PPIs have been reported to increase the risk of pneumonia in various disease populations.[9-12] Several mechanisms have been proposed to explain how PPIs contribute to pneumonia. A high gastric pH value reduces the elimination of ingested pathogens because gastric acid is a critical barrier against pathogen invasion, thereby predisposing patients with stroke to pneumonia after aspiration.[7,8] Additionally, PPIs have been demonstrated to impair leukocyte function.[30] The impact of the aforementioned adverse effects is likely to be significant in patients with stroke because of easy aspiration and immunodepression. However, data on the association between PPIs and SAP is limited. Ran et al observed that PPI usage as a prophylactic treatment of stress-related mucosal damage was associated with a higher incidence of nosocomial pneumonia in patients with intracerebral hemorrhagic stroke.[31] Several recent studies have reported that the association between PPI usage and pneumonia may be confounded.[32] Sarkar et al observed that PPI therapy initiated within 30 days after hemorrhagic stroke diagnosis was associated with an increased risk of community-acquired pneumonia but not with long-term usage.[33]

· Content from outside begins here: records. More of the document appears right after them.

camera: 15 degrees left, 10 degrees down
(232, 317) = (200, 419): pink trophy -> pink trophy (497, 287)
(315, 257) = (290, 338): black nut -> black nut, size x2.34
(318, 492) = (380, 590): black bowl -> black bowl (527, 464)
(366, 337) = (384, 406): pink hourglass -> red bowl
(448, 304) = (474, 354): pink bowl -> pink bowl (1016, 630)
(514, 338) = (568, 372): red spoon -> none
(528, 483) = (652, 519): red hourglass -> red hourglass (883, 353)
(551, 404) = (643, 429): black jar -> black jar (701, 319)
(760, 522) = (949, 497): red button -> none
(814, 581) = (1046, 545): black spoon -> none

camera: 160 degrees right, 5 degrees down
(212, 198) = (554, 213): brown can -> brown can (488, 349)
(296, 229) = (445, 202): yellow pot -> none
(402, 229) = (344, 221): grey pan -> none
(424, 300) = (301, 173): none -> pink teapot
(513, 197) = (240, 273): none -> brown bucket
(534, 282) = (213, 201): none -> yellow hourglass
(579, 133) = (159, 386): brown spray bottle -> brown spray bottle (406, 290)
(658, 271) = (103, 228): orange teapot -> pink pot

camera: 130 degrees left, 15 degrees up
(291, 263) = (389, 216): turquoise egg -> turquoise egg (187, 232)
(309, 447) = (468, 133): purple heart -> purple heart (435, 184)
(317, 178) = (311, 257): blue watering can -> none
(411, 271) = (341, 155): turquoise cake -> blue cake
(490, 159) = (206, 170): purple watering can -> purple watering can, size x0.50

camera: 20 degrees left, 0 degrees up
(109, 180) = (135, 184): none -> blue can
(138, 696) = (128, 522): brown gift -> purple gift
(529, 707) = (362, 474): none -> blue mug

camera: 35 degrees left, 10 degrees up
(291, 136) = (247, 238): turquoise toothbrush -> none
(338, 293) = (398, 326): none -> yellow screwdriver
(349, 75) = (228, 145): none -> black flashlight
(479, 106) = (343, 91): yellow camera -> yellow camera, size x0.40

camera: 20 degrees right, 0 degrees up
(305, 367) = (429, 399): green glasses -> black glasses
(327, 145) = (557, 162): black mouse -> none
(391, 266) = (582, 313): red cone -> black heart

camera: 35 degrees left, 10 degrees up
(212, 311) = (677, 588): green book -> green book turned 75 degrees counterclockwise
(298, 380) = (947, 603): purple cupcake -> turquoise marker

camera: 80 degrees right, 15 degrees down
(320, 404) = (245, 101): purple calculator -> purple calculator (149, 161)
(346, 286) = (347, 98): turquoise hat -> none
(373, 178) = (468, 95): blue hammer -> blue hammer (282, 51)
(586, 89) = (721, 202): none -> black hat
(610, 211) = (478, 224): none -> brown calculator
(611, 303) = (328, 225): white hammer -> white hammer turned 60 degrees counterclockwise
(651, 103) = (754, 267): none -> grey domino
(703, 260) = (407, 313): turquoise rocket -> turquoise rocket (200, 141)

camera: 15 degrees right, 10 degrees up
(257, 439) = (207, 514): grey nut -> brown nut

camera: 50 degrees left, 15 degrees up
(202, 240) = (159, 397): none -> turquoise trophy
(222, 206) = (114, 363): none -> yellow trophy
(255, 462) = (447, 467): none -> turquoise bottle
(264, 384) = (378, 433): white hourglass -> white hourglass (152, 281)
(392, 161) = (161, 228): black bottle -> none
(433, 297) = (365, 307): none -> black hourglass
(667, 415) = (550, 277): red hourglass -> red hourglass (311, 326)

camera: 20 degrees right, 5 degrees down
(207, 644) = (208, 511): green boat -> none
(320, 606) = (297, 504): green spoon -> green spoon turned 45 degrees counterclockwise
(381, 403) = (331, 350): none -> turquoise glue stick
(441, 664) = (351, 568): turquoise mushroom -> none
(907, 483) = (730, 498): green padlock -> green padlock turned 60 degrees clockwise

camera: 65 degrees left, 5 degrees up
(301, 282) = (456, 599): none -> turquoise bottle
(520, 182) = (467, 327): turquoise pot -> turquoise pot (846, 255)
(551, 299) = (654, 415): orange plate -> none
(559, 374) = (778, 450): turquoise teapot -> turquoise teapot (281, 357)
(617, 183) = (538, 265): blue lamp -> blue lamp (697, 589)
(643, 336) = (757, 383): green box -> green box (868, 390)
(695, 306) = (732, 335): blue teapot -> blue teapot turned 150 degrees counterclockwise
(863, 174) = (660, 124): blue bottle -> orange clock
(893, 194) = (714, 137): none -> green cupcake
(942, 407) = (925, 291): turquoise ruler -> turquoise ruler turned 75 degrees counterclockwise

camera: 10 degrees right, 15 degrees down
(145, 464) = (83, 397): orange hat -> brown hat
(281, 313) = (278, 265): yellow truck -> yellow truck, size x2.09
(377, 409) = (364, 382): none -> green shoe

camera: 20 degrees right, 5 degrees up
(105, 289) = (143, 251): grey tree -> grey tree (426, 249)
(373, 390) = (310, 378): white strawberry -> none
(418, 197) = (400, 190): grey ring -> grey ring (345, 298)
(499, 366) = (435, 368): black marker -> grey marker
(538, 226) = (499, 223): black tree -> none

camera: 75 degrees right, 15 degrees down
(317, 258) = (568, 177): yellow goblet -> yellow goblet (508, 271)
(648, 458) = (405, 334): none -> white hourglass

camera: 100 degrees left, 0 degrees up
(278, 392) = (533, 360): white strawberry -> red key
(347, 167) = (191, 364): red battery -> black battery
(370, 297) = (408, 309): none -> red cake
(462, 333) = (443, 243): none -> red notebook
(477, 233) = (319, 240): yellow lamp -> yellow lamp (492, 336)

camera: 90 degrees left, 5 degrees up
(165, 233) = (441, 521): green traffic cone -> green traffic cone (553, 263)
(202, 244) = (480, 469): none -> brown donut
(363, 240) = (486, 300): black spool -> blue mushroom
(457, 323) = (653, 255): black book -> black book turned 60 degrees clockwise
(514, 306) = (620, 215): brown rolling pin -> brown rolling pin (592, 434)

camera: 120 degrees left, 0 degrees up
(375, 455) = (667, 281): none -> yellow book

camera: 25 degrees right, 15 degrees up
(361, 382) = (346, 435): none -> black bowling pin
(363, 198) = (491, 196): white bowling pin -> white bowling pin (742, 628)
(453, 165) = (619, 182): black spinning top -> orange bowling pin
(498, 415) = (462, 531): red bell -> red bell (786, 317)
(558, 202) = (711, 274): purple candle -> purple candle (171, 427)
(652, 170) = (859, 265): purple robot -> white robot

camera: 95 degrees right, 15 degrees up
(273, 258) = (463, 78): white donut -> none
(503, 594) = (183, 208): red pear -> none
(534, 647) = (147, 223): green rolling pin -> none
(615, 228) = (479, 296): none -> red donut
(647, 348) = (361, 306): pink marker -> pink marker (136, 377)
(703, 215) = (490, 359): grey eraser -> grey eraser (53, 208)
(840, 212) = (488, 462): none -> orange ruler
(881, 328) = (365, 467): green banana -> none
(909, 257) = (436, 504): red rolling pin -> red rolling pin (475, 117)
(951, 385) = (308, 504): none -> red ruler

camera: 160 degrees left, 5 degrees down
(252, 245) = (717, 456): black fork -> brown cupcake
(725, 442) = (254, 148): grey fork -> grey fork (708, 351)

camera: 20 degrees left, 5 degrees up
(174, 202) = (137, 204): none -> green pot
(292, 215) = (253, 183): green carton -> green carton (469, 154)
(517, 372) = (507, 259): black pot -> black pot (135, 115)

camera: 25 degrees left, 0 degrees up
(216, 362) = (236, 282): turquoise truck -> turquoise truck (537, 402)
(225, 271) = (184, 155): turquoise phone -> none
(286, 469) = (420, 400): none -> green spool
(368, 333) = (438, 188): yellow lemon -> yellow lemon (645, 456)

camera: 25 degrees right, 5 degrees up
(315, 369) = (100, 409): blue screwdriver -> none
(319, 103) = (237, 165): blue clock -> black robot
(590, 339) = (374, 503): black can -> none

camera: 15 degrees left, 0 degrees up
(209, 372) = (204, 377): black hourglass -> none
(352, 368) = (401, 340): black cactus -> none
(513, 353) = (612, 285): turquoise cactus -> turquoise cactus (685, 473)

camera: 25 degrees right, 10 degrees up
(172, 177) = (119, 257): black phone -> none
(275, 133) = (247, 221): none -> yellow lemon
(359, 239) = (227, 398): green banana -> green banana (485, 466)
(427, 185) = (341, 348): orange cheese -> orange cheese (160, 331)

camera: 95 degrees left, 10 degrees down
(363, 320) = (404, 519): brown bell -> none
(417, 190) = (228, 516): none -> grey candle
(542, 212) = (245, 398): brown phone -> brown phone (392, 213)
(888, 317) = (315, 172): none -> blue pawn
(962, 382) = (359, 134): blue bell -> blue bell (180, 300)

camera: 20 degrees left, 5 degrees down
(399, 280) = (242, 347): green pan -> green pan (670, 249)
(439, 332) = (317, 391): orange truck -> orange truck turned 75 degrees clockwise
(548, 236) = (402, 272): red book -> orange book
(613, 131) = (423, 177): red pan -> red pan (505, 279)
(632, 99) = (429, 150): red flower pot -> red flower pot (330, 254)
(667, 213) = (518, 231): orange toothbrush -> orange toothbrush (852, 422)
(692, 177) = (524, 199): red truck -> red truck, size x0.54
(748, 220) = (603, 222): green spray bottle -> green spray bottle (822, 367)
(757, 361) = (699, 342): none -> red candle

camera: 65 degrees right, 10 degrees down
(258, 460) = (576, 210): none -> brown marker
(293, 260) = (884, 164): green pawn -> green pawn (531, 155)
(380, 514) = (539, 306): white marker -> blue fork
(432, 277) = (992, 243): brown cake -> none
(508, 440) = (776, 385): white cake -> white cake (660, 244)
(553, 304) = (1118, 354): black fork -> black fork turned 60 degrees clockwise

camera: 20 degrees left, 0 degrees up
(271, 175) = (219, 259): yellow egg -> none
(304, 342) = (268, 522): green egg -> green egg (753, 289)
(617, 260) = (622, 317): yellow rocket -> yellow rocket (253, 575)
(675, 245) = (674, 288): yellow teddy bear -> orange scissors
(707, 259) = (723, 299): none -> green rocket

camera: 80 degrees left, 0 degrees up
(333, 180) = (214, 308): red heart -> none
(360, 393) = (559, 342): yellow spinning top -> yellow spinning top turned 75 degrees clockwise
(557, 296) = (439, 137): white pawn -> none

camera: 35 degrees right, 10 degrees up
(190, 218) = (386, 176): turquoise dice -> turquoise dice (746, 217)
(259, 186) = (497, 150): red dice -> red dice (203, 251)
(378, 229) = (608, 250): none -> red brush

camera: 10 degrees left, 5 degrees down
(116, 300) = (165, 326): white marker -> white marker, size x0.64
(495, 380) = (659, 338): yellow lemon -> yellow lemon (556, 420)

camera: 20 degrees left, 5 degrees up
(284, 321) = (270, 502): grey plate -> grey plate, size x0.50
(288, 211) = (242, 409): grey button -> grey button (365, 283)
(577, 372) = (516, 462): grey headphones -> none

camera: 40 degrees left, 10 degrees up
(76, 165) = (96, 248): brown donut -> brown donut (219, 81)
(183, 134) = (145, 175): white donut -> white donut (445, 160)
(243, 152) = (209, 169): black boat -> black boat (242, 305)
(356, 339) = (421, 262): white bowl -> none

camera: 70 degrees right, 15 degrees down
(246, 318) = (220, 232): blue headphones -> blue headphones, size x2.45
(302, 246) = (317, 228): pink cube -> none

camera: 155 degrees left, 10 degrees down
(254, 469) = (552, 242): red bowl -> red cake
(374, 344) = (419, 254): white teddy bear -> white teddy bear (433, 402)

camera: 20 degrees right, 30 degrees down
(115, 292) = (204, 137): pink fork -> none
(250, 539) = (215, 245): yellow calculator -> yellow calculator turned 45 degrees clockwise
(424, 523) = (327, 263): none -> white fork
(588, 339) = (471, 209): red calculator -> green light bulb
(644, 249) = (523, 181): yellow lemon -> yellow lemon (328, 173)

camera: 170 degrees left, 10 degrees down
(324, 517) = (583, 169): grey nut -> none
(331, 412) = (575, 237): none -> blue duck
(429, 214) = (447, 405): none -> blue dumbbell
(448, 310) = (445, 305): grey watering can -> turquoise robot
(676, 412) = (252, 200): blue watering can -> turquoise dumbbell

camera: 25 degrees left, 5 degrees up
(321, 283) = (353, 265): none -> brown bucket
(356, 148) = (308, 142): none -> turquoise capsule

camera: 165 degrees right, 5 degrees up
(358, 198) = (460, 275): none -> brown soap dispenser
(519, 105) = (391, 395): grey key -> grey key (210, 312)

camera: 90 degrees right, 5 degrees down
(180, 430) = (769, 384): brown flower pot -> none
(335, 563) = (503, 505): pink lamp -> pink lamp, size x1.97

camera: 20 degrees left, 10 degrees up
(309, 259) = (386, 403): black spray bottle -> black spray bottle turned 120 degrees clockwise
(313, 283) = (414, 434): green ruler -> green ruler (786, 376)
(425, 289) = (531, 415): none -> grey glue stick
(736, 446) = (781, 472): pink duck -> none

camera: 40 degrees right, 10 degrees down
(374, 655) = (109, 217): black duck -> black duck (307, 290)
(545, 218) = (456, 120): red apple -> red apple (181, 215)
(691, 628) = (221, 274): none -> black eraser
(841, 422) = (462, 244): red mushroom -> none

In our study, we observed a small increase in the risk of chronic SAP on PPI usage. However, the effect was stronger for combined PPI and H2RA usage. Therefore, physicians should exercise caution when prescribing acid-suppressive drugs to stroke patients. Limitations of our study should be considered. First, clinical parameters, such as scores of the Glasgow Coma Scale, National Institutes of Health Stroke Scale, and Modified Rankin Scale, of the patients with stroke were unavailable. Patients with a higher stroke severity and lower level of consciousness may have higher infection rates. To overcome this bias, we adjusted the potential stroke severity confounders by using ICD-9-CM codes for hemiplegia or paraplegia, aphasia, and unconsciousness for analysis. Second, the database does not include information on patient compliance with over-the-counter PPIs. Thus, the effects of PPIs usage may have been underestimated. Third, there were significant differences in baseline characteristics between those exposed and those unexposed to acid-suppressive drugs. Compared with those never exposed to acid-suppressive drugs, users of acid-suppressive drugs were generally less healthy. To overcome this potential bias, all factors that were different in the control group were adjusted for the subsequent analysis. Forth, several potential lifestyle confounders associated with pneumonia, such as smoking, body weight, and poor dental hygiene, are not included in this database.

CONCLUSIONS

In this large population-based study, acid-suppressive drug usage was associated with a slight increase in the risk of SAP. Moreover, a positive relationship was observed between PPIs and the risk of chronic SAP but not between PPIs and the risk of acute SAP. Therefore, physicians should exercise caution when prescribing acid-suppressive drugs to patients with stroke, particularly PPIs for patients with chronic stroke.